Four unlikely companions came together here: Raghubir Singh with his rebellion against the monochrome colonial view of India; Eggleston and his dye-transfer transformation of the American South; Burrows and his dramatic action tableaux, which brought the hues of Vietnam’s mud and blood alive on the pages of Life; and Mikhailov and his surreal “sandwiches,” darkroom concoctions which deliberately abuse the techniques of Soviet social realist montage—all are linked by their bold rejection of black and white at a time when color wasn’t allowed in photography’s vocabulary.
Unexpected connections surfaced elsewhere. Stylistically, there’s not much common ground between Graciela Iturbide’s lyrical portraits of Mexico’s indigenous peoples (sadly a little squeezed here) and Bruce Davidson’s first-hand account of the civil rights movement, but their methodology binds them: both photographers were roaming outside their comfort zones, daring to choose intimacy over detachment. Davidson’s troubled landscapes also infect Eggleston’s survey of the same terrain only a few years later, highlighting the sense of unease lingering in Eggleston’s peculiar, off-kilter snapshots of empty diners and motels.

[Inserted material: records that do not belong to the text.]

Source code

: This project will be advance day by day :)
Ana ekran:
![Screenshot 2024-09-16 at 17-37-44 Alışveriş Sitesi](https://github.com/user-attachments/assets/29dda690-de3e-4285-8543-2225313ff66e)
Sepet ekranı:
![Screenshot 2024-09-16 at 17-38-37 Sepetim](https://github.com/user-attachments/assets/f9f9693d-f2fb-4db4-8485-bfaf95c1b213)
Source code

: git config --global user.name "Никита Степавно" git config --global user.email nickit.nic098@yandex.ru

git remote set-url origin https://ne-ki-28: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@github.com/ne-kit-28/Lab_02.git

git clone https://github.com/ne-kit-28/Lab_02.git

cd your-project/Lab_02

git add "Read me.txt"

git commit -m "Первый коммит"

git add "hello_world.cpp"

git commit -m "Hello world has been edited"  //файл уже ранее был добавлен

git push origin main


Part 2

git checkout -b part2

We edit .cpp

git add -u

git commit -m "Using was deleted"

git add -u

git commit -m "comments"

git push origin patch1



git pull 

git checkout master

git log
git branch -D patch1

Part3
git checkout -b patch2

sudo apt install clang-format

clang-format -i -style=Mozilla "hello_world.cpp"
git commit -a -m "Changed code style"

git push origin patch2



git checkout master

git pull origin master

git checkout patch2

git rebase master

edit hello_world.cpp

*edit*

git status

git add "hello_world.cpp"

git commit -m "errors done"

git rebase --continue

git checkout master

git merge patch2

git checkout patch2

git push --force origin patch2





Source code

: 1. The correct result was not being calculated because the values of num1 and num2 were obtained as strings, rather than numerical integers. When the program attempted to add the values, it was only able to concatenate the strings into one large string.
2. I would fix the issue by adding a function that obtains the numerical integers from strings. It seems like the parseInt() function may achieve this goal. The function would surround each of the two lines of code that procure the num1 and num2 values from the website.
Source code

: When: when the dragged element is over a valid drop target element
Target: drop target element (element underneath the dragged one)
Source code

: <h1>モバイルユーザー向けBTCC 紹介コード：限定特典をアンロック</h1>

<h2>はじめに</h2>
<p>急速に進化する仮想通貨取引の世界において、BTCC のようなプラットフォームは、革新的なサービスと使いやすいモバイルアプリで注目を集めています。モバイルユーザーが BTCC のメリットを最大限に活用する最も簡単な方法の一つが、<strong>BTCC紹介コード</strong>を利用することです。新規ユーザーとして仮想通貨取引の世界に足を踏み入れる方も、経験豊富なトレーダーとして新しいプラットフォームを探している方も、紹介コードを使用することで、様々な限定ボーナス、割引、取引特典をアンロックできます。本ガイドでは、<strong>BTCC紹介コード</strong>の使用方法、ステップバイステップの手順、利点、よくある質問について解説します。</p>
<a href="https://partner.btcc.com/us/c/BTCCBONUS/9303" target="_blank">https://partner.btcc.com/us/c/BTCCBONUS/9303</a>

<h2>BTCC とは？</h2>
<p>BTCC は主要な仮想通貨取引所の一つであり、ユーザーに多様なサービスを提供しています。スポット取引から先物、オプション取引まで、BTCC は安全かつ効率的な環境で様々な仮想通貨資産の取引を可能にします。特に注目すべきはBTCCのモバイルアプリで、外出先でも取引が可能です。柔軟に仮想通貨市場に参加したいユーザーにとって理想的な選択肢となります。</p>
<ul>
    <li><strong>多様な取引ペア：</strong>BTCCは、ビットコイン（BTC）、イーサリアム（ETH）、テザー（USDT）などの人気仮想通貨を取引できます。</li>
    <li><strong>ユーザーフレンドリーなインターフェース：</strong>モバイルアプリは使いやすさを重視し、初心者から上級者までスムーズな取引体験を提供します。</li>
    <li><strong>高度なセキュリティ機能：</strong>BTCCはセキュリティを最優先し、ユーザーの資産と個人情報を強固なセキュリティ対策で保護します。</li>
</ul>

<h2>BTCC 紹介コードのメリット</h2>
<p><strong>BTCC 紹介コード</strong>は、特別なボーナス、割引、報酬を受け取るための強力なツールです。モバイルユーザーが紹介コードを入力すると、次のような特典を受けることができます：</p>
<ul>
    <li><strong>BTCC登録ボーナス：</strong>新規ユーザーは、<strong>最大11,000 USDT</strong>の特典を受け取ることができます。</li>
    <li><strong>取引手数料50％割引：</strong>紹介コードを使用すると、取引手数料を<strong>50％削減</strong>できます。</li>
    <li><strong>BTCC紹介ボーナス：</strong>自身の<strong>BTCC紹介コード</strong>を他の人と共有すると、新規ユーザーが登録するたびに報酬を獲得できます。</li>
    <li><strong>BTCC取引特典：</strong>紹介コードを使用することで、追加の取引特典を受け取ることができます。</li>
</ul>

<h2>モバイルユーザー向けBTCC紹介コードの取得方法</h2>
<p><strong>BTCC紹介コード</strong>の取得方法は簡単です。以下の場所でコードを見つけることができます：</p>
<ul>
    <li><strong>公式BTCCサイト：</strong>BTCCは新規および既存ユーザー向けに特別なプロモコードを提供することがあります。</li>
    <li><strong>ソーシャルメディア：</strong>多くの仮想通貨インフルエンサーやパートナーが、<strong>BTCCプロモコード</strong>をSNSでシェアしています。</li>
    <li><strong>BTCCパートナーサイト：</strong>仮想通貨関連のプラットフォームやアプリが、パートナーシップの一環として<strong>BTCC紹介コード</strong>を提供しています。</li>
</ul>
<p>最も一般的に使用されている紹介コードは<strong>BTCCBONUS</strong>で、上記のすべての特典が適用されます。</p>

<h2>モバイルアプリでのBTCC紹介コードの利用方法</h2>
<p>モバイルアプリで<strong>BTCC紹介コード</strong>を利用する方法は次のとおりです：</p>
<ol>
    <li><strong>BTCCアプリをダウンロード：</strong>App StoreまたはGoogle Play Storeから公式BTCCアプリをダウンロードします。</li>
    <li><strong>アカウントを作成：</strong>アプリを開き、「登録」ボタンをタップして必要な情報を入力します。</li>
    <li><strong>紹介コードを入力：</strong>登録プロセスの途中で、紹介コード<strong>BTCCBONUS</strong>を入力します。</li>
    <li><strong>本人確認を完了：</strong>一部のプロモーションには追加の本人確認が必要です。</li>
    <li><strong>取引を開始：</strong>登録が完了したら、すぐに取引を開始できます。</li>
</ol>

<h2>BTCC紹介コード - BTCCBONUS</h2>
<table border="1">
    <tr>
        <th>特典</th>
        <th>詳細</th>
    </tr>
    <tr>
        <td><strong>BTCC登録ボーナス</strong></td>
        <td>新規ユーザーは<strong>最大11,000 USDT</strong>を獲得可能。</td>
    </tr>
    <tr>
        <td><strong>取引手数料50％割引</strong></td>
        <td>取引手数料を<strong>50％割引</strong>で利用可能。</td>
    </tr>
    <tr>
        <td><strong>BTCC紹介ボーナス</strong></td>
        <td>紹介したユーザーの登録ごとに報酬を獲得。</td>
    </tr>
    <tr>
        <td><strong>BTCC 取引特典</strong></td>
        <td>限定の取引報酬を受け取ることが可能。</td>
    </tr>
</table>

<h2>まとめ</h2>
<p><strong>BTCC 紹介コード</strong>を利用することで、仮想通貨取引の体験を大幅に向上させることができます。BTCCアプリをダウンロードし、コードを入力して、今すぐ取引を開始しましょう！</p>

The show’s most powerful instance of synchronicity was also its most harrowing, and was plucked from another segregated landscape. Ernest Cole and David Goldblatt both prowled the streets of Johannesburg—the latter able to wander and photograph where he pleased, the former forced to record Apartheid’s stark and cruel divisions illicitly, only able to work as a photographer after somehow convincing the authorities he was “colored” and not “black.” Yet they were both drawn to the same subjects—in particular, that anomalous, caring relationship between black nannies and white children. Goldblatt pictures a young boy standing, his hand resting on his seated nanny’s shoulder in a quiet moment of affection, but the boy’s unsettling, paternalistic pose also doesn’t go unnoticed. Cole meanwhile meets the gaze of a boy as he twists away from the faceless nanny who tightly grips his hand. Small, subtle gestures they may be, but they’re devastating in their condemnation of a society that would make such a loving relationship so fleeting. Indeed, lesser-known agitators such as Cole and Li are the show’s heroes, providing some of the most shocking images. Both were snapping furtively, Cole concealing his camera in a paper bag, Li his negatives under floorboards. Cole’s fate was impoverished exile; while at the height of the cultural revolution, Li spent two years in a labor camp.
This was an ambitious marathon of an exhibition—one that pressed “pause” at a tumultuous time in history, offering myriad glimpses into different societies all over the world, drawing together a truly global selection of photography’s pioneers and protesters who are rarely exhibited side by side.